Jack Mcdevitt - Engines of god
Page 12
"How unsafe is this place?" she asked.
The passageway was too small for him. He changed his position, trying to get comfortable. "Normally, we'd have taken time to buttress everything, but we're on the run. We're violating all kinds of regulations being in here at all. If something goes, somebody may get killed." He frowned. "And I'll be responsible."
"You?"
"Yes."
"Then close the place down."
"It's not that easy, Hutch. I probably should do that. But Henry is desperate."
Eddie Juliana had no time to waste. "Red tags first," he said. Hutch glanced around at stacks of cases, most of them empty; and at rows of artifacts: clay vessels, tools, machines, chunks of engraved stone. Some cases were sealed. These were labeled in red, yellow, and blue.
"Okay," she said, not certain what she was to do with the red tags.
Eddie moved around the storeroom with the energy of a rabbit in heat. He ducked behind crates, gave anxious directions to someone over his commlink, hurried in and out checking items on his inventory.
He stopped and gazed at Hutch. "You were planning on helping, right?"
Hutch sighed. "Tell me what you want done."
He was thin and narrow with red hair and a high-pitched voice. More than any of the others, he seemed driven by events. Hutch never saw him smile, never saw him relax. He struck her as one of those unfortunate people who see the downside of everything. He was young, and she could not imagine his taking a moment to enjoy himself. "Sub's waiting," he said. "There's a cart by the door, ready to go. Take it over. Carson'11 be there to unload. You come back. I need you here."
"Okay."
"You really did come in the Wink, right?"
"Yes."
"That's good. I didn't trust them not to change their minds, try to save a buck, and send a packet for the evacuation."
She looked around at the rows of artifacts. "Is this everything?"
"There are three more storerooms. All full."
"Okay," she said. "We've got plenty of space. But I'm not sure there's going to be time."
"You think I don't know that?" He stared morosely at a cylindrical lump of corrosion. "You know what that is?"
"No."
"It's a ten-thousand-year-old radio receiver." His fingers hovered over it, but did not touch it. "This is the case. Speaker here. Vacuum tubes back here, we think. It was a console." He swung toward her, and his brown, washed-out eyes grew hard. "It's priceless." His breast heaved, and he sounded very much like a man who was confronting ultimate stupidity. "These cases are filled with artifacts like this. They are carefully packed. Please be gentle with them."

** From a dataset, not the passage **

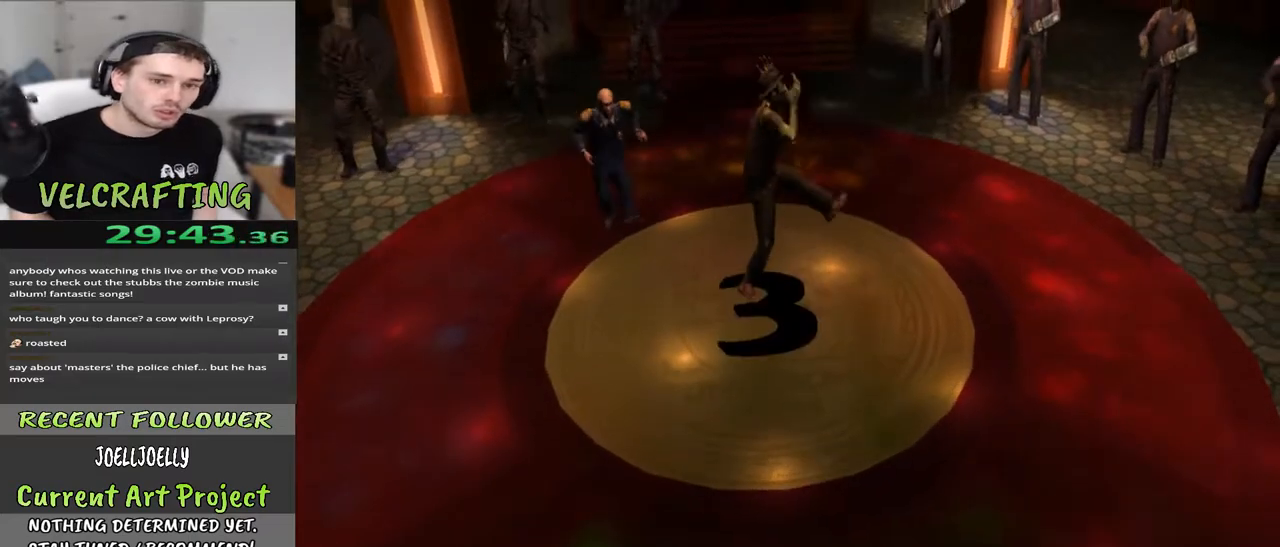
{"buttons": [], "left_stick": "center", "right_stick": "center", "events": []}
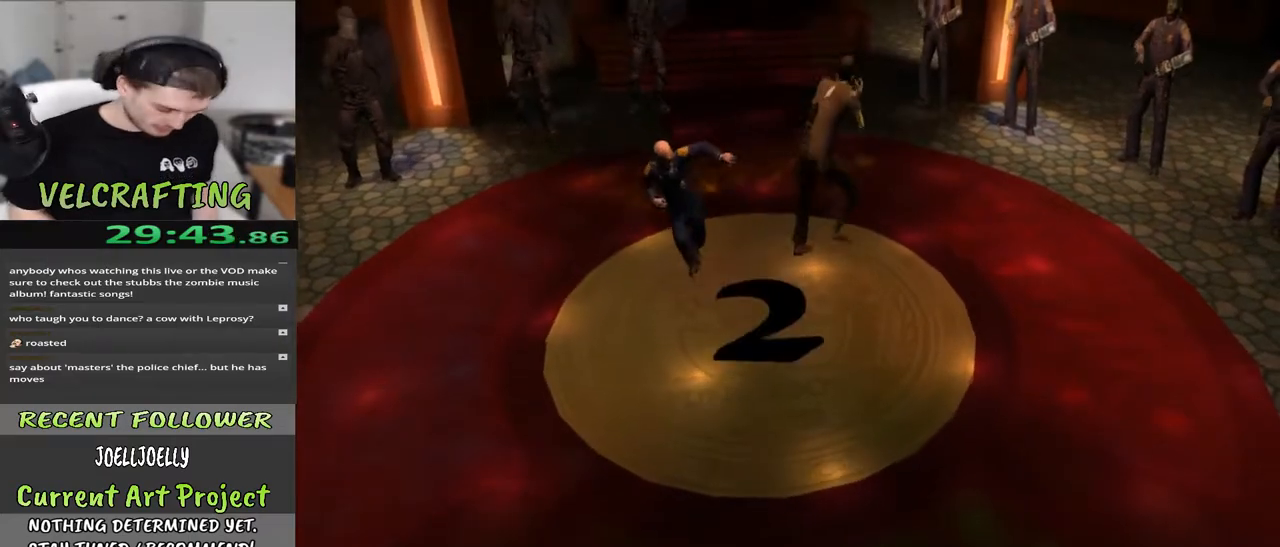
{"buttons": [], "left_stick": "center", "right_stick": "center", "events": []}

Hutch did not bother to take offense. She drove the cart to the submarine bay, turned it over to Carson and a muscular graduate student whose name was Tommy Loughery, got Carson's opinion that Eddie was a basket case, and came back. "We have room on the sub for two more loads," she said.
"How much can your shuttle carry?"
"About two and a half times the capacity of the sub."

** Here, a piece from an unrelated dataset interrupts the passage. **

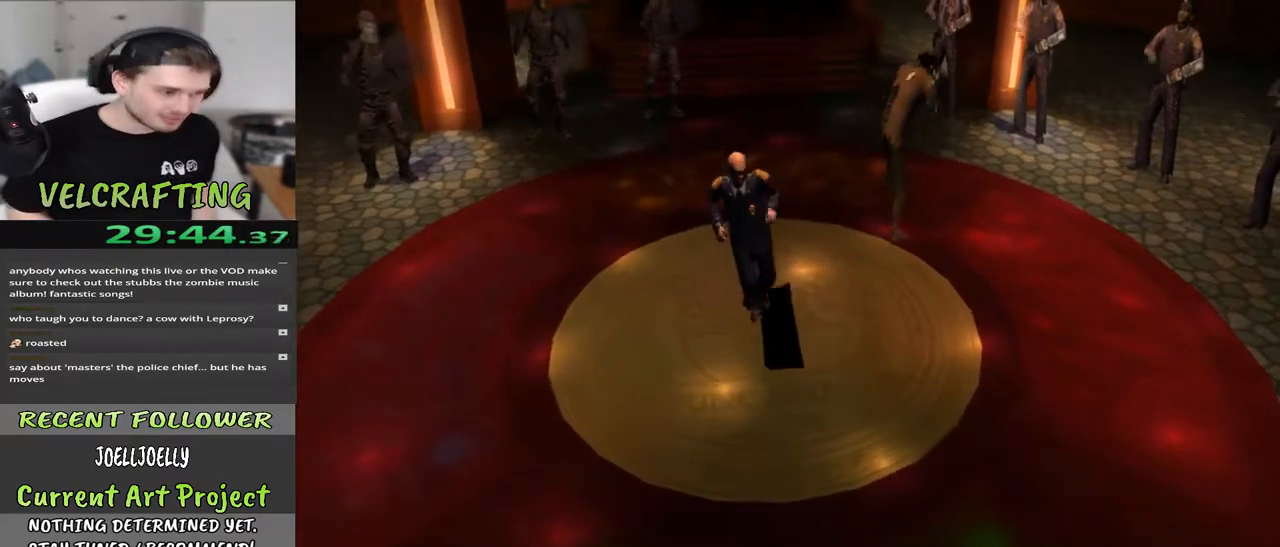
{"buttons": [], "left_stick": "center", "right_stick": "center", "events": []}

"And ours will carry about half that much." He looked around in dismay. "We're going to have to make a few trips. I'd hoped you'd have more capacity."
"Sorry."
Stacks of tablets piled on a tabletop caught her eye. They were filled with symbols, drawn with an artistic flair. "Can we read them?" she asked.
"No," he said.
"How old are they?"
"Six thousand years. They were good-luck talismans. Made by mixing animal fat with clay, and baking the result. As you can see, they last a long time."

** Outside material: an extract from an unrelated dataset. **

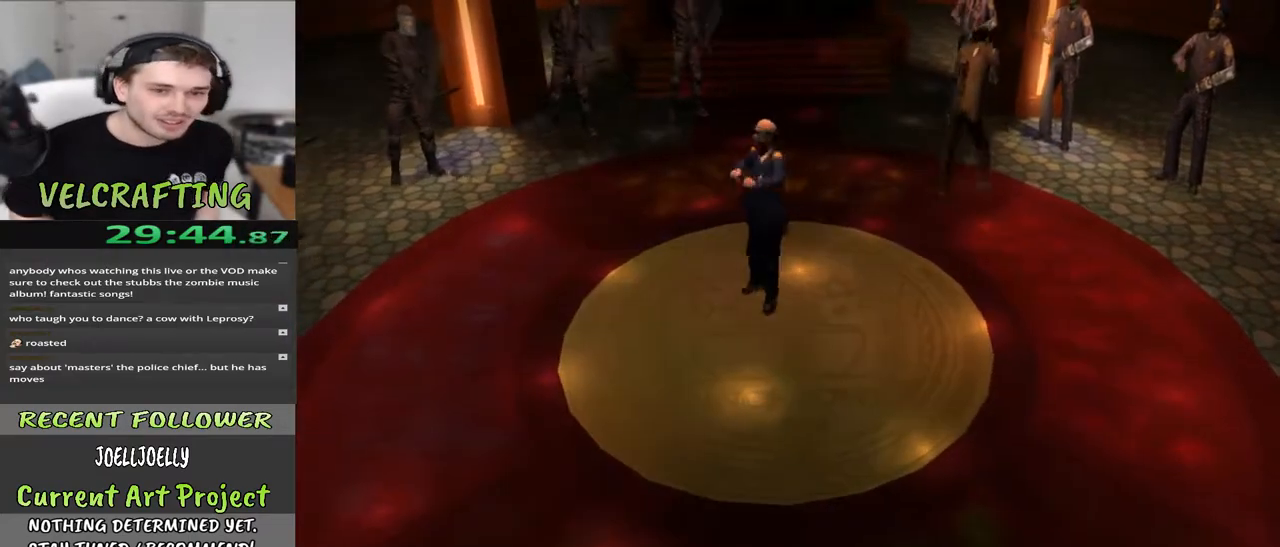
{"buttons": [], "left_stick": "center", "right_stick": "center", "events": [[83, "left_stick", "left"], [133, "left_stick", "center"]]}
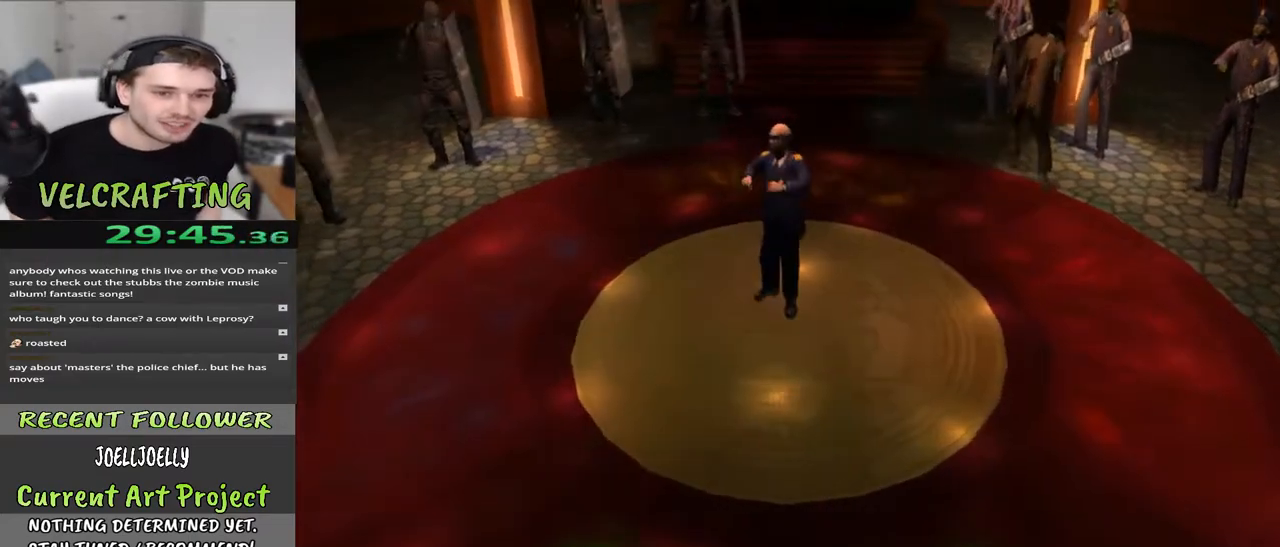
{"buttons": [], "left_stick": "center", "right_stick": "center", "events": []}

Hutch would have liked to ask for a souvenir. But that was against the rules, and Eddie looked as if he took rules very seriously.
"And this?" She indicated a gray ceramic figurine depicting a two-legged barrel-shaped land animal that resembled a Buddha with fangs. It had large round eyes and flat ears pressed back on its skull like an elephant's. The body was badly chipped.
Eddie glared at her, angered that she could not see the need for haste. But it was also true that he loved to talk about his artifacts. "It's roughly eight hundred years old." The object was intricately executed. He held it out to her. It was heavy. "The owner was probably one of the last priests." A shadow crossed his pinched features. "Think about it: the Temple, or some form of it, had been there since time immemorial. But somewhere toward the end of the fourteenth century, they closed it up. Locked the doors, and turned out the lights. Can you imagine what that must have meant to that last group of priests?" The ventilators hummed in the background. Eddie studied the figurine. "This is not a sacred object. It had some personal significance. We found several of these in one of the apartments. This one was left near the main altar."
"Company for the dying god," suggested Hutch.
He nodded, and she realized at that moment that whatever else he might be, Eddie Juliana was a hopeless romantic.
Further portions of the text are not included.